Import Peak Count Matrix
The following peak matrix formats can be imported into a Peak Count Matrix ().
- Cell Ranger HDF5
- MEX
- MEX archive
Options common to all importers
Figure 2.2: The Cell Ranger Peak Count importer. The General options are common to all the peak matrix importers.
The first step of all importers take the following options as shown in Figure 2.2:
- Gene track Positions in the imported data are matched with the provided track.
Matching is used to:
- View the Peak Count Matrix as a Track. For more information on tracks, see http://resources.qiagenbioinformatics.com/manuals/clcgenomicsworkbench/current/index.php?manual=Tracks.html.
- Identify nearby genes if these are not explicitly supplied.
- Cell format and Sample: How cells are identified. See Cell format in importers for more details.
Figure 2.3: Additional options common to all the peak matrix importers.

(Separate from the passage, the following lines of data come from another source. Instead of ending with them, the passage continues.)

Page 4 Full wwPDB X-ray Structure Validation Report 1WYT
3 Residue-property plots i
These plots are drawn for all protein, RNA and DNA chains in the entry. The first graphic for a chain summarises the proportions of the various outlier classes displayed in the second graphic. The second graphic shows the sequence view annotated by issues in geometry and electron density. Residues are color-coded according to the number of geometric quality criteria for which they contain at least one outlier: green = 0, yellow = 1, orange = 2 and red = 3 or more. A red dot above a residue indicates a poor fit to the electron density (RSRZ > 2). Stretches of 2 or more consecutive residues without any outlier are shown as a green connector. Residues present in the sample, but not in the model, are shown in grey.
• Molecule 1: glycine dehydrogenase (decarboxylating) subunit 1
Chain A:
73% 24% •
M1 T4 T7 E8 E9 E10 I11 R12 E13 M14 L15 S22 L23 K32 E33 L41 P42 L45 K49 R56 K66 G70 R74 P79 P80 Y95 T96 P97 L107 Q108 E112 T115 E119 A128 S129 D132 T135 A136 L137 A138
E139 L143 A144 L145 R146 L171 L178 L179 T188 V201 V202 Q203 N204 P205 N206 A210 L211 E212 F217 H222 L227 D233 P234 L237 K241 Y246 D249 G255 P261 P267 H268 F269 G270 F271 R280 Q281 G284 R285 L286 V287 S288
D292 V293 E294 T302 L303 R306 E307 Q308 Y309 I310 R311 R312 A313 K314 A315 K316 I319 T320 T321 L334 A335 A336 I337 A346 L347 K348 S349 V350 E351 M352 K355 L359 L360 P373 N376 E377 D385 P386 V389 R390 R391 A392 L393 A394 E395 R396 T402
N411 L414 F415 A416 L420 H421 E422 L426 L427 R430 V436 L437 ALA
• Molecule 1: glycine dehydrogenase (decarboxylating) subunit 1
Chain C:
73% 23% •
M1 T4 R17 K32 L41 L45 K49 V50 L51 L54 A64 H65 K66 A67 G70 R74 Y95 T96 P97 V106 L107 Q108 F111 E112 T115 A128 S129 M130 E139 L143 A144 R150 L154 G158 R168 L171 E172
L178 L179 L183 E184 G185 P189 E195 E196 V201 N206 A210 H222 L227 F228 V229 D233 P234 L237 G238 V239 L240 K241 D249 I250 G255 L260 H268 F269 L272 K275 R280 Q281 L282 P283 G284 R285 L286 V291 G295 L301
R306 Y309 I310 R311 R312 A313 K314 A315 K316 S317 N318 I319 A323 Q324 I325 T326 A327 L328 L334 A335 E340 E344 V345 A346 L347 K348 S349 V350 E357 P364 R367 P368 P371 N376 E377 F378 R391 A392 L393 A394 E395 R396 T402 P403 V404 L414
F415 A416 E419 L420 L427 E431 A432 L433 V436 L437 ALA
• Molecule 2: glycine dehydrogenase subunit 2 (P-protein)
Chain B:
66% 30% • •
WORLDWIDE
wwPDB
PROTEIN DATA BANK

The second step of all importers take the following options as shown in Figure 2.3:
- Nearby genes Nearby genes are determined in one of two ways:
- By searching for nearby genes using the Gene track and an accompanying mRNA track
- By supplying nearby genes in a selected tab-separated file (.tsv).
The file must consist of either:
- 6 columns: name of the chromosome prefixed with "chr" (e.g., "chr1"), start and end position of the peak, the name of the gene, distance and type of peak.
- 4 columns: name of the chromosome together with start and end positions of the peak (e.g., "chr1:123-456"), the name of the gene, distance and type of peak.
The first line must be column headers.
The distance is the number of base positions from the start or end of the peak to the start or end of the gene, whichever is closest. It is signed and will be negative if the peak is before the gene.
The type of the peak can be either "promoter" or "distal". Other values are ignored.
If there are multiple nearby genes per peak, they can either be on separate lines or be grouped on one line, with gene name, distance and peak types separated by semi-colon.
- Transcription factors If enabled, transcription factors will be imported from the selected tab-separated bed file. Each line consists of the name of the chromosome (e.g., "chr1"),
start and end positions of the peak, and the name of the transcription factor.
If not enabled, the peak matrix will not have transcription factors.
The data to be imported may either consist of peak data only or it may be a mixture of peaks and gene expressions, as is the case for 10x Multiome files. In the latter case, the gene expressions must be imported into a separate Expression Matrix (see Import Expression Matrix).
Details specific to the MEX importer
The MEX importer requires three files to be supplied:
- Barcodes file A file with the extension .tsv and tab-separated columns, with one row per barcode. It can optionally contain a header. The barcodes are read from the first column. Empty lines are ignored.
Use the Cell format option to control how the barcodes should be interpreted - for example if it also includes information about the sample.
- Feature or peak file This should be one of:
- A feature file with extension .tsv and six tab-separated columns, with one row per feature or peak. These are relevant for mixtures of peaks and expressions, e.g. 10x Multiome. The columns are: identifier (e.g., "chr1:123-456"); name (same as identifier for peaks); type, e.g. "Gene Expression" or "Peaks"; chromosome (e.g., "chr1"); start and end position of the feature or peak. The file can optionally contain a header. Empty lines are ignored.
- A peak file with extension .bed and three tab-separated columns: the chromosome, start and end position.
- Matrix file A file containing the expression with the extension .mtx in the Matrix Market Exchange Coordinate Format.
See https://math.nist.gov/MatrixMarket/formats.html for details of the Matrix Market Exchange Coordinate Format.
Details specific to the MEX archive importer
The MEX archive importer is provided for convenience. It accepts a .zip, .tar or .tar.gz archive file containing the files required by the MEX importer. In order to uniquely identify each file, these must have a specific name:
- Barcodes file must be named barcodes.tsv
- Feature or peak file must either be named features.tsv or peaks.bed
- Matrix file must be named matrix.mtx
Figure 2.4: Options for nearby genes and transcription factors for the MEX archive importer
The nearby genes and/or transcription factors can be passed in as separate files as is common to all the importers.
Alternatively, they can be included in the archive file. Then that should be indicated with checkbox "Archive has peak annotations" respectively "Archive has peak-motif associations". The file names must match a specific pattern:
- Nearby genes file must end with peak_annotation.tsv
- Transcription factor file must end with peak_motif_mapping.bed
This can be relevant for importing an archive produced by the peak matrix exporter using compression (see Export Peak Count Matrix). It may also be necessary when passing multiple files to a batching or iterating workflow (see Chromatin Accessibility and Expression Analysis from Matrix).